Change every "ly hôn" in the records to "chia tay" and give the text back with nothing else altered. Leave the pictures out.

::::::

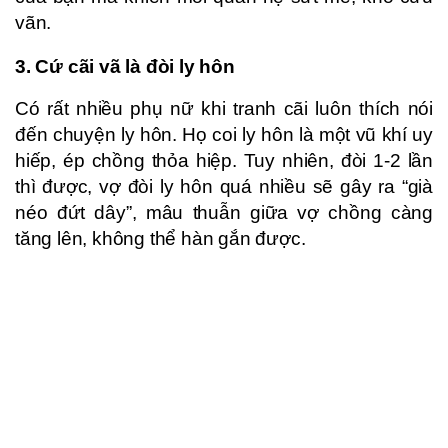
vãn.
3. Cứ cãi vã là đòi ly hôn
Có rất nhiều phụ nữ khi tranh cãi luôn thích nói
đến chuyện ly hôn. Họ coi ly hôn là một vũ khí uy
hiếp, ép chồng thỏa hiệp. Tuy nhiên, đòi 1-2 lần
thì được, vợ đòi ly hôn quá nhiều sẽ gây ra “già
néo đứt dây”, mâu thuẫn giữa vợ chồng càng
tăng lên, không thể hàn gắn được.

::::::

» Your response
vãn.
3. Cứ cãi vã là đòi chia tay
Có rất nhiều phụ nữ khi tranh cãi luôn thích nói
đến chuyện chia tay. Họ coi chia tay là một vũ khí uy
hiếp, ép chồng thỏa hiệp. Tuy nhiên, đòi 1-2 lần
thì được, vợ đòi chia tay quá nhiều sẽ gây ra “già
néo đứt dây”, mâu thuẫn giữa vợ chồng càng
tăng lên, không thể hàn gắn được.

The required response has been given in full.